A couple of years ago, I was at Dr. John Wilson’s house in Black Mountain in the early fall, checking out his garden. There’d been a couple of frosts already, but Dr. John still had big, meaty, sandwich-sized tomatoes ripening, and there wasn’t a sign of late blight to be seen. He had several plants growing inside a simple contraption — a frame made of upright posts sticking 6 feet out of the ground, connected to horizontal pieces at the top to form a box frame over the beds. It was covered with clear 6-mil, construction-grade plastic that had been in place since the tomato plants were planted. It was wide enough to provide plenty of room for the big plants, which were tied up to sturdy stakes. The ends had been kept open all summer, but once the mercury started dropping, they were buttoned down to extend the growing season.
Dr. Wilson told me that late blight could be kept at bay if the leaves stayed dry and the plants were in a warm environment.

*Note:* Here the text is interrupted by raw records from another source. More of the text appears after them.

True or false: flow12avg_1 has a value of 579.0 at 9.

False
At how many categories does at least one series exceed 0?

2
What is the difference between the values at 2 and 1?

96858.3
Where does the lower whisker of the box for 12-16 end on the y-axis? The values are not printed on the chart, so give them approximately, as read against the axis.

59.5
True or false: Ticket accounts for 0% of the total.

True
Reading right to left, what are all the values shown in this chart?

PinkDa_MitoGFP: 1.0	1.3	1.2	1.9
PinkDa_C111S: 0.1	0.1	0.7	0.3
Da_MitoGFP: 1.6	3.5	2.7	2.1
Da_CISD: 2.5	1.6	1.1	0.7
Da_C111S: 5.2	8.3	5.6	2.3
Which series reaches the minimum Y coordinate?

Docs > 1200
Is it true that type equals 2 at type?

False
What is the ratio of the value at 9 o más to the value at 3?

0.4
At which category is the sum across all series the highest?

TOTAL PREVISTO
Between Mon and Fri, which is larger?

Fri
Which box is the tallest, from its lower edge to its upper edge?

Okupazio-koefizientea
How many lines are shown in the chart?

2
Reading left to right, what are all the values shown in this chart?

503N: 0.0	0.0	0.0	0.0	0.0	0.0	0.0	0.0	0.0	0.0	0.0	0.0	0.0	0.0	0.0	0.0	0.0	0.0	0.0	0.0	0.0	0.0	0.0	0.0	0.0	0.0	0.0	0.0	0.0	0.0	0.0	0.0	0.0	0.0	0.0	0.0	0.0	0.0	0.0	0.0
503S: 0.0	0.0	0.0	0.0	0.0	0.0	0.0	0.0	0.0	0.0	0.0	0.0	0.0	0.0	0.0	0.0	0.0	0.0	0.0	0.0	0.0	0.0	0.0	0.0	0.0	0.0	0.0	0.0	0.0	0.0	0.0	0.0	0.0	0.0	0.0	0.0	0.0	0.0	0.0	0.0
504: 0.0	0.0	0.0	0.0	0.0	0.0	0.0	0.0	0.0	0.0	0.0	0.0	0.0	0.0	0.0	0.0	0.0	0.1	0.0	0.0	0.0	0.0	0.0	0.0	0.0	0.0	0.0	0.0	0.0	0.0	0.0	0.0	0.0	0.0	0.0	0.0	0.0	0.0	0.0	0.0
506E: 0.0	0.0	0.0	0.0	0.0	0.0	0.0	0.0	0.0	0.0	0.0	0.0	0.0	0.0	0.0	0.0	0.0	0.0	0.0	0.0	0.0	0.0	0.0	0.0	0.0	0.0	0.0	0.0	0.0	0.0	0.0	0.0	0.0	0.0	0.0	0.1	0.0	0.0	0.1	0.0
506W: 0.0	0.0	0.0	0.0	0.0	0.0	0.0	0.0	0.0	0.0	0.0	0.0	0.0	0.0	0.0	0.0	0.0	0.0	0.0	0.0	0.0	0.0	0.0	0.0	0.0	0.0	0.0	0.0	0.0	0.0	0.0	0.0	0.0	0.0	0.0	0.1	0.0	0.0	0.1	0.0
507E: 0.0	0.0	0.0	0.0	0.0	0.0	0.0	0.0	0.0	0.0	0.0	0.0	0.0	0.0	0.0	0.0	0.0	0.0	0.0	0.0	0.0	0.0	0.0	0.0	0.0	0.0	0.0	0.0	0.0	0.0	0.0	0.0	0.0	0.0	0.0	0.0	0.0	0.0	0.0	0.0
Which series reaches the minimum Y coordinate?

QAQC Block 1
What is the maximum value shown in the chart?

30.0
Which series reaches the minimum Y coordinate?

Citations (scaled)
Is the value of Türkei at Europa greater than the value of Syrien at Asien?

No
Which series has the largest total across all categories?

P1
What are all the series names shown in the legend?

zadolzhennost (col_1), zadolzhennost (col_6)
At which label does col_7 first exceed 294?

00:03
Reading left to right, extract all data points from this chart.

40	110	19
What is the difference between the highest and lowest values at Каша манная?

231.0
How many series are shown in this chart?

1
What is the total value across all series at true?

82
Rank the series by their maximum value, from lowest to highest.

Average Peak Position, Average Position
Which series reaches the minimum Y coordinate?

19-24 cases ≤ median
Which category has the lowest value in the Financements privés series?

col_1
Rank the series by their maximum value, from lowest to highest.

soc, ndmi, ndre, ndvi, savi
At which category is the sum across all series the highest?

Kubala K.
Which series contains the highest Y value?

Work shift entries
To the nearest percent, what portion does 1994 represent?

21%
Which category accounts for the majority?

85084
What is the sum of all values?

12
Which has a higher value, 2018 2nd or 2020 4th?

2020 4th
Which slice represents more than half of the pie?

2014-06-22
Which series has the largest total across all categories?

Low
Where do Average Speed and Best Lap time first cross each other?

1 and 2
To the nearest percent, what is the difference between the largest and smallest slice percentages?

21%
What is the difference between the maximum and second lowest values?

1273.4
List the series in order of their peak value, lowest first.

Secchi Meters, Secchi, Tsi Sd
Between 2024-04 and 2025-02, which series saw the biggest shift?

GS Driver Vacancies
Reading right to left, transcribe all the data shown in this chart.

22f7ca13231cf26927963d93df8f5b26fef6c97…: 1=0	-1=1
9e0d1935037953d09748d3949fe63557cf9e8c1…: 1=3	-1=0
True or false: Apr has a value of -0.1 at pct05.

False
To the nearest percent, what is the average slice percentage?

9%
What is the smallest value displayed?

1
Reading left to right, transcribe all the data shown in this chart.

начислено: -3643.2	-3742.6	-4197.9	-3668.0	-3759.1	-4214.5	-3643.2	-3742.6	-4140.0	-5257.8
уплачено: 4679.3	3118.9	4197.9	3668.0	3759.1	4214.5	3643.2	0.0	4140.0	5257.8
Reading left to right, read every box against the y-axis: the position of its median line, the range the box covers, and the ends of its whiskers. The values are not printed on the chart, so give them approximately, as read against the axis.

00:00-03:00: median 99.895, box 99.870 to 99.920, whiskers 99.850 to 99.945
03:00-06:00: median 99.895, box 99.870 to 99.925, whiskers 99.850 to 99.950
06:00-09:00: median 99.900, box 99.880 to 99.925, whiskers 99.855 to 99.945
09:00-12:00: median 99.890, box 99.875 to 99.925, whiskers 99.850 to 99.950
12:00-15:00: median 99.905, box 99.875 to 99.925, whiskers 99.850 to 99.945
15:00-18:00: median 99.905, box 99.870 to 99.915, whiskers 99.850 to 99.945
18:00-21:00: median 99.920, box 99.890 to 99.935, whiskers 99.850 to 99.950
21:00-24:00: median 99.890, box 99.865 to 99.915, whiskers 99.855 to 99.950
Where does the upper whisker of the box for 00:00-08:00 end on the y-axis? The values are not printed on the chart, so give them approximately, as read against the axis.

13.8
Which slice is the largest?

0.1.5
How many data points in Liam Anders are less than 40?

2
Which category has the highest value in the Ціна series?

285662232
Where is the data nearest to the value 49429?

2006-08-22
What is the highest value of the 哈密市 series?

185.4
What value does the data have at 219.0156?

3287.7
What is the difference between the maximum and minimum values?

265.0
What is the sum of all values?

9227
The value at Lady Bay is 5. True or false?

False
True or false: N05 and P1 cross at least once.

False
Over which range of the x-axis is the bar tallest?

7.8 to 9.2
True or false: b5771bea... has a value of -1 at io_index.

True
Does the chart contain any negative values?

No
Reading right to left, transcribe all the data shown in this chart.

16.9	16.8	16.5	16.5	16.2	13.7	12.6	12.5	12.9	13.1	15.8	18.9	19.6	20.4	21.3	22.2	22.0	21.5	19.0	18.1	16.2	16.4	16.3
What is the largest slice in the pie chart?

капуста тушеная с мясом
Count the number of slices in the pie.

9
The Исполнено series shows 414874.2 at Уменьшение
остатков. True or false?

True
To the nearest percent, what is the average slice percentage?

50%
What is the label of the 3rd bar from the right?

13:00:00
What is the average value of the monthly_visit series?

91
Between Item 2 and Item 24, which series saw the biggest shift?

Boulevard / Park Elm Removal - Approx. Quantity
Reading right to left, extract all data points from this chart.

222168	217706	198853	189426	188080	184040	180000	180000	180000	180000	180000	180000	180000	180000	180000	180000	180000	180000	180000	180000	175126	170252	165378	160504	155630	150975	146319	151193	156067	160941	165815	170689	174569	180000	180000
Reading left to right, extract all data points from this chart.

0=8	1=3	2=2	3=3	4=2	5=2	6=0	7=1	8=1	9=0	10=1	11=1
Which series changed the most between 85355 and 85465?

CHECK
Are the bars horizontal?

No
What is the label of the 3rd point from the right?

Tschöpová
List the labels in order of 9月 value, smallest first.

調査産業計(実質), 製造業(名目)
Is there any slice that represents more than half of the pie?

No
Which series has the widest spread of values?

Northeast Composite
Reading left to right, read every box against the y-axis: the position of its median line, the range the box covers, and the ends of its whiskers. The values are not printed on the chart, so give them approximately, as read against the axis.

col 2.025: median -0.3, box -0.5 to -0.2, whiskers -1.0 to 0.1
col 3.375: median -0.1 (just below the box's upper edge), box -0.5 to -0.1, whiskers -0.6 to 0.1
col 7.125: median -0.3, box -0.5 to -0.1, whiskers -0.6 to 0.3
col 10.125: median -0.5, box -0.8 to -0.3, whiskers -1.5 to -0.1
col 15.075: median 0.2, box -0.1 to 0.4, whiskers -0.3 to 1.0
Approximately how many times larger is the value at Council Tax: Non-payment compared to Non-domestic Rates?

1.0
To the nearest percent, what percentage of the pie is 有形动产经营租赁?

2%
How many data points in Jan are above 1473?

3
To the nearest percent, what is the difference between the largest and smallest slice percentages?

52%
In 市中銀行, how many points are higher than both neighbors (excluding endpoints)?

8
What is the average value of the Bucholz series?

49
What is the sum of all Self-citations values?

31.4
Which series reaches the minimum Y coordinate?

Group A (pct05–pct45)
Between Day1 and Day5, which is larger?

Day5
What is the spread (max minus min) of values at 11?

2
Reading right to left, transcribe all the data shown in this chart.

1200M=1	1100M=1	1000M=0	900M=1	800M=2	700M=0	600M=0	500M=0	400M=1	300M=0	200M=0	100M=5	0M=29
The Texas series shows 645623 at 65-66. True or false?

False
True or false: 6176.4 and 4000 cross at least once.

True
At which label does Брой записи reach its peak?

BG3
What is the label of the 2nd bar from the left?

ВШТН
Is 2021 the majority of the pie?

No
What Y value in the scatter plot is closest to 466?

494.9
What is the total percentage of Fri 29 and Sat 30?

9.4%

The big box supplied the extra warmth; it also kept the leaves completely dry. The plants were watered with a drip hose that had been laid under a thick layer of straw mulch when the transplants were installed in late spring. Because this contraption doubled as a season-extender, Dr. Wilson had been able to plant earlier than usual, so his plants had been producing significantly longer than most folks’ tomatoes. And these were real tomatoes, not those fifi cherry tomatoes I’d been raising at Jardin Fou all summer long. I didn’t immediately do anything about it, but it did set me thinking.
Then, when I was at the Herb Festival a few weeks back, I picked up several plum-tomato plants for our annual crop of sun-dried stock, plus a supersweet cherry variety for eating in salads and right off the vine. I also bought a couple of Brandywines and a Cherokee Purple — both sandwich-type tomatoes. After five or six years, I was ready to take the plunge again.
I have the joy of owning a small (14 feet by 20 feet), unheated, Quonset-style greenhouse that has three raised beds for growing crops directly in the ground. As soon as I got home, I planted the cherry and plum tomatoes outside, installing the others in the greenhouse’s central bed (the farthest from the rain that comes in the side vents, left open all summer). Already, the plants are looking darn healthy, and they’ve easily survived the freak frost that zapped the outside plants last week. I have set up drip hoses for watering, and I’m keeping my fingers crossed. Maybe by late July I’ll be eating real tomato sandwiches.